━━ Selected passage ━━

Similarity of Streams Based on Fish Assemblages


A cluster analysis of 26 streams was conducted based on the presence or absence of native fish species. The analysis produced four distinct clusters which were determined to be statistically unique from one another (Figure 7). Cluster A consisted of seven streams, all of which had relatively high species richness (average=52); and all were relatively large in size in terms of watershed area (average=2364mi2), stream length (average=241mi), and average annual discharge (average=342cfs). The analysis grouped the Sheyenne River and the Red River faunas with that of five tributaries in the eastern basin. Through PCA, the species typical of cluster A streams were determined. Descriptive species included the silver redhorse, golden shiner, blackchin shiner, spottail shiner, and bluegill. All of these species, with the exception of the blackchin shiner, are common in large-stream habitats (Becker 1983). The blackchin shiner and the bluegill have nearly identical distributions in the Red River basin (Figures A31 and A62). They have been found associated with the lakes and clear water streams of the eastern basin and are found only in the Sheyenne River in the western basin.

The eight streams of cluster B (Figure 7) included five from the northwestern and three from the northeastern reaches of the basin. These streams all had relatively moderate species richness (average=32); and all were much smaller in size when compared to cluster A streams, in terms of watershed area (average=1119mi2), stream length (average=107mi), and average annual discharge (average=119cfs). Within this cluster, two subgroups can be noted. The Pembina, Forest, Park, and Turtle Rivers from the western basin formed one subgroup indicating close faunal similarity among these streams. The Roseau, Two, and Sandhill Rivers from the eastern basin, along with the Goose River, formed a second subgroup. This separation suggests that differences in fish faunas of streams may be due to an east-west environmental gradient as is noticed across the Red River basin (Stoner et al. 1993). Through PCA, the species descriptive of cluster B streams could not be distinguished because streams did not score high on a common PCA axis.

━━━
━━ Dataset records ━━

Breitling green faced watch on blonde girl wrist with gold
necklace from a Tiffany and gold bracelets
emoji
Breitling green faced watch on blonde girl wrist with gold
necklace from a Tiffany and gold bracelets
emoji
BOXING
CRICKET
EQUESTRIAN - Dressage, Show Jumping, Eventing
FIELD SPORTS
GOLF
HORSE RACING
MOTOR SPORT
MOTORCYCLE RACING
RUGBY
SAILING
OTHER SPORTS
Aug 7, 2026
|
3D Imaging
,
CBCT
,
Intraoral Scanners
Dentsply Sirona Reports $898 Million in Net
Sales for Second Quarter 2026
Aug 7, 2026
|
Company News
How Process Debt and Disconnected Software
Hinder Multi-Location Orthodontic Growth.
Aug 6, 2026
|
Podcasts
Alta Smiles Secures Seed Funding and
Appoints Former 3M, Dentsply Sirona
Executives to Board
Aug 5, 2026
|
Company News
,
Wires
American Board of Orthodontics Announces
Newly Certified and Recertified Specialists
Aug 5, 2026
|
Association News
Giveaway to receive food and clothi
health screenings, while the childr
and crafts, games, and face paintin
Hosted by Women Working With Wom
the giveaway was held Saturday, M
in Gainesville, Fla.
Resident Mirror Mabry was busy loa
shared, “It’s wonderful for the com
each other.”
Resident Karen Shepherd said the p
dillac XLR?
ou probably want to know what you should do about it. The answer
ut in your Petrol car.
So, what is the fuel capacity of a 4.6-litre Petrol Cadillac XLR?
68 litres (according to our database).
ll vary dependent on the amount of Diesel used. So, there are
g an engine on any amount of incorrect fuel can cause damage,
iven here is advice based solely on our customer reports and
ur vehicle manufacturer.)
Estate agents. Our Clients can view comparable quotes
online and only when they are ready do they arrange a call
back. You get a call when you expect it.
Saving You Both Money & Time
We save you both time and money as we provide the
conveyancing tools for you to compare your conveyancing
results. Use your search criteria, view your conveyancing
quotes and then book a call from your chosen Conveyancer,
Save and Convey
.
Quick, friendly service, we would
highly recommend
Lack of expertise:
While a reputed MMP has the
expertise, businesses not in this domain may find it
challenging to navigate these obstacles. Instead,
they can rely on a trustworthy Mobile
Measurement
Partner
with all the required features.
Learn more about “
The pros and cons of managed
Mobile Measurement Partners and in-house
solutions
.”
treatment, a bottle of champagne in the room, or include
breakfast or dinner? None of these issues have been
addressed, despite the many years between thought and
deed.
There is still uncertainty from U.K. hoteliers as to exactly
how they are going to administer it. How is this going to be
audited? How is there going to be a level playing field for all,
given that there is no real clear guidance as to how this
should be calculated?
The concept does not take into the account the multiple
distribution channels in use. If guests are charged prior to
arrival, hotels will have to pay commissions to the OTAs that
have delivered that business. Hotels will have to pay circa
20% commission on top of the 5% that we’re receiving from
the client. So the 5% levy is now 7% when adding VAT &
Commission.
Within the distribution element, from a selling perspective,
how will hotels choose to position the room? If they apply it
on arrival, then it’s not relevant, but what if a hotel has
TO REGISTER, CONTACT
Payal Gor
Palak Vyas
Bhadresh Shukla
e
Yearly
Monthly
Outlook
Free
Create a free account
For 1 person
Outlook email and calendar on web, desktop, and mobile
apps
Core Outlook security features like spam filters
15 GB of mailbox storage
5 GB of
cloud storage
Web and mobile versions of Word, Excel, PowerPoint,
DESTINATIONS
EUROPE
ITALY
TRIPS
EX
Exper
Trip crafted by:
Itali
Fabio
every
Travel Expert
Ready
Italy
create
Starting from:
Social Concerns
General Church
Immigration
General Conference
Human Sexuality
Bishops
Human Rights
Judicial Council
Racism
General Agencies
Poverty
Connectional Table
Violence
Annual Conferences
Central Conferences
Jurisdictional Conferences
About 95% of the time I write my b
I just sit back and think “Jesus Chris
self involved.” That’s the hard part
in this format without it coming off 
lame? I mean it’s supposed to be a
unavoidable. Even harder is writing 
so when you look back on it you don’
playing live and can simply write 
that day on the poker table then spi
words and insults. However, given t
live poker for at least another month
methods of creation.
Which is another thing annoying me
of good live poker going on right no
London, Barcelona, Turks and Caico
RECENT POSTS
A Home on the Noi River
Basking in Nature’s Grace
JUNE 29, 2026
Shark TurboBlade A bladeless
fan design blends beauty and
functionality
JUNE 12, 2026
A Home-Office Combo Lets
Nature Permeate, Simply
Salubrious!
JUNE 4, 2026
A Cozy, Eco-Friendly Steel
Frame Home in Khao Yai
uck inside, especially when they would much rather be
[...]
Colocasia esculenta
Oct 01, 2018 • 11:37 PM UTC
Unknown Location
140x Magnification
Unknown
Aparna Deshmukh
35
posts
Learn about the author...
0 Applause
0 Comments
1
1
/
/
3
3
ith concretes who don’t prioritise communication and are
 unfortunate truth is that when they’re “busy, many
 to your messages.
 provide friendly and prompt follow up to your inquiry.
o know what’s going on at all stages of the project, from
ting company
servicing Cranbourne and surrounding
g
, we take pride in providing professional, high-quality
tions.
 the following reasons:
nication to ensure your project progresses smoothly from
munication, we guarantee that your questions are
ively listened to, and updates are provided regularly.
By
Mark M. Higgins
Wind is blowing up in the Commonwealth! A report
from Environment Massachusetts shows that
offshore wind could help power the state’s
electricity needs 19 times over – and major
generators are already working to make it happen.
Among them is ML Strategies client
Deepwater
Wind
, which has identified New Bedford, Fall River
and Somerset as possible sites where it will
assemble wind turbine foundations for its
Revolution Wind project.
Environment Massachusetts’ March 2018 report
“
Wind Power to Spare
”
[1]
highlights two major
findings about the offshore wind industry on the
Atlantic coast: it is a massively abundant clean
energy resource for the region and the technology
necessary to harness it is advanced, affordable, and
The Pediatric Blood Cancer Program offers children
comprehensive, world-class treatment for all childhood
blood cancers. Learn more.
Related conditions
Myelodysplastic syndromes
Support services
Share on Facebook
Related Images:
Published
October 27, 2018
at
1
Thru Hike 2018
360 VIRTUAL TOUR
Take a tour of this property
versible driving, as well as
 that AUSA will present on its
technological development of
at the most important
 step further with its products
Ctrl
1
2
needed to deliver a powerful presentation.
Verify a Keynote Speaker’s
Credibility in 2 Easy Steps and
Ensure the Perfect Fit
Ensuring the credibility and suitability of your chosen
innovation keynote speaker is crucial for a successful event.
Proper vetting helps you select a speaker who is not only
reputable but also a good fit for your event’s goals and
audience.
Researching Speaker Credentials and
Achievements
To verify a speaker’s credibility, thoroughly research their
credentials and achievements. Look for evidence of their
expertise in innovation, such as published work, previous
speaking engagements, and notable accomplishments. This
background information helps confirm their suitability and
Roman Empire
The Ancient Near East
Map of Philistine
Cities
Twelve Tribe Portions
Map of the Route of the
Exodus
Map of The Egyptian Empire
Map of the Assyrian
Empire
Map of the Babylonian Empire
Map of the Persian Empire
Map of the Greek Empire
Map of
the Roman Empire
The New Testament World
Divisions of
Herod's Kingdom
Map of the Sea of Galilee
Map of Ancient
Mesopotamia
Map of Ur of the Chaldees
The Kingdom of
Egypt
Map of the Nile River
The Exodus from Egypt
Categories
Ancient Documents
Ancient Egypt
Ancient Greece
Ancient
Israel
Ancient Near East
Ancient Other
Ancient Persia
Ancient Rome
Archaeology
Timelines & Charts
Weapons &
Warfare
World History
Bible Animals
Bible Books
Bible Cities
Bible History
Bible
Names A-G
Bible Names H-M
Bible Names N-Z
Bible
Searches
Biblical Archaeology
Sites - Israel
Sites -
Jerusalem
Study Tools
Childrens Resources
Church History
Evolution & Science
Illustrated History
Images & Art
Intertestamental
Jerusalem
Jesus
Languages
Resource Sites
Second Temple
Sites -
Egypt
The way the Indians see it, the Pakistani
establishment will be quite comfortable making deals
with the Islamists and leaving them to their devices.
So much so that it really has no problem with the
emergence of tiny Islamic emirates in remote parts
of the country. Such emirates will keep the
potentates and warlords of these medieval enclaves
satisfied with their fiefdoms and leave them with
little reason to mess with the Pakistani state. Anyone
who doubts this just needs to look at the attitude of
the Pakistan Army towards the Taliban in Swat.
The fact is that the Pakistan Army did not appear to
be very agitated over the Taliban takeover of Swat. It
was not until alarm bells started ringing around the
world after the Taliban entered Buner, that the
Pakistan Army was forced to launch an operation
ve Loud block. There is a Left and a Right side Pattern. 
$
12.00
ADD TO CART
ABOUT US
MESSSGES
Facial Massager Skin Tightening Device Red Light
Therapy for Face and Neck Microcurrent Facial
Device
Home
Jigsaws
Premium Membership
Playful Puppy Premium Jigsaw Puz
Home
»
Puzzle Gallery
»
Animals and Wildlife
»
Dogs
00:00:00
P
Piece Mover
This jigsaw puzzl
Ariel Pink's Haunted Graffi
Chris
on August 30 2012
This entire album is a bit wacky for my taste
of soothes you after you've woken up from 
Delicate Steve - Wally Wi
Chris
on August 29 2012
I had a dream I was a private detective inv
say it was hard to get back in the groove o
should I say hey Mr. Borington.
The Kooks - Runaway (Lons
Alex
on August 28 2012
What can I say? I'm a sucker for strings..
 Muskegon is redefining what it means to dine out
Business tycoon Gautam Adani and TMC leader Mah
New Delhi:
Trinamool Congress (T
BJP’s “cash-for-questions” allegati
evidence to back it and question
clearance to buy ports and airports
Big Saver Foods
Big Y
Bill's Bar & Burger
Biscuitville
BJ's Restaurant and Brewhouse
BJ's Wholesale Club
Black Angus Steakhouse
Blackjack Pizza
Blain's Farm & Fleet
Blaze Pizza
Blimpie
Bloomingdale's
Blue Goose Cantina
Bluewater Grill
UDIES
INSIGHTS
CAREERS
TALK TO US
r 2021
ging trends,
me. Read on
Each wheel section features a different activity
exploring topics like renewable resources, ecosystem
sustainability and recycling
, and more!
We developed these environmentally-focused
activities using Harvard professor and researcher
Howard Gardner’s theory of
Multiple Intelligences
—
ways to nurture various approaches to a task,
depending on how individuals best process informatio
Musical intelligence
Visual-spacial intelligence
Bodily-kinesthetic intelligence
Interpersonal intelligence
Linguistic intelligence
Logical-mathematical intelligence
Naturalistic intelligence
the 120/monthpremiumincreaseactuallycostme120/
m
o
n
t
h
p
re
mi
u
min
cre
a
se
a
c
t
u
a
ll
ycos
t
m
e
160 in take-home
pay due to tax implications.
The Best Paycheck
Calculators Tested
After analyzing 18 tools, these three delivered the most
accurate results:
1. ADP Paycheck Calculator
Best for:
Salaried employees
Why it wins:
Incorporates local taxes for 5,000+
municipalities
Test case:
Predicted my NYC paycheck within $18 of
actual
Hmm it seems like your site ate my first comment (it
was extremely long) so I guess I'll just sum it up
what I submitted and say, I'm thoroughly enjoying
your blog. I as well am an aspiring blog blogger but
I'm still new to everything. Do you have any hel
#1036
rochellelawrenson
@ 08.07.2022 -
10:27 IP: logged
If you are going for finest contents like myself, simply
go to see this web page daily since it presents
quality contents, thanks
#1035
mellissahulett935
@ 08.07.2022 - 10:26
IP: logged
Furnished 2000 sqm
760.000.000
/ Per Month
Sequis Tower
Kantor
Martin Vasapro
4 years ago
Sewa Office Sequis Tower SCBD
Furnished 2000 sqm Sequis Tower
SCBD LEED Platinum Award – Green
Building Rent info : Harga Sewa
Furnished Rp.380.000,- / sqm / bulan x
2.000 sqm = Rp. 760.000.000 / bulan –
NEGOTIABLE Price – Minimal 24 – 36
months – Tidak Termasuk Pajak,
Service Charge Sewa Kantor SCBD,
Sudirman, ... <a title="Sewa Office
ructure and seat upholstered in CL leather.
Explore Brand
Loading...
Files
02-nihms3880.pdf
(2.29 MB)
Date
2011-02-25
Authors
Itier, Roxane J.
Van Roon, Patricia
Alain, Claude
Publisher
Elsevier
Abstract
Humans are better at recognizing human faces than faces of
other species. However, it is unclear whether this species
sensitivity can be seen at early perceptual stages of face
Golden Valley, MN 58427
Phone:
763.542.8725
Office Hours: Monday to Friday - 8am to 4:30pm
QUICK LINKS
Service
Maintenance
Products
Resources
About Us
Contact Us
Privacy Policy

━━━

In the passage on stream similarity based on fish assemblages, which four western-basin rivers formed one subgroup within cluster B?

The Pembina, Forest, Park, and Turtle Rivers.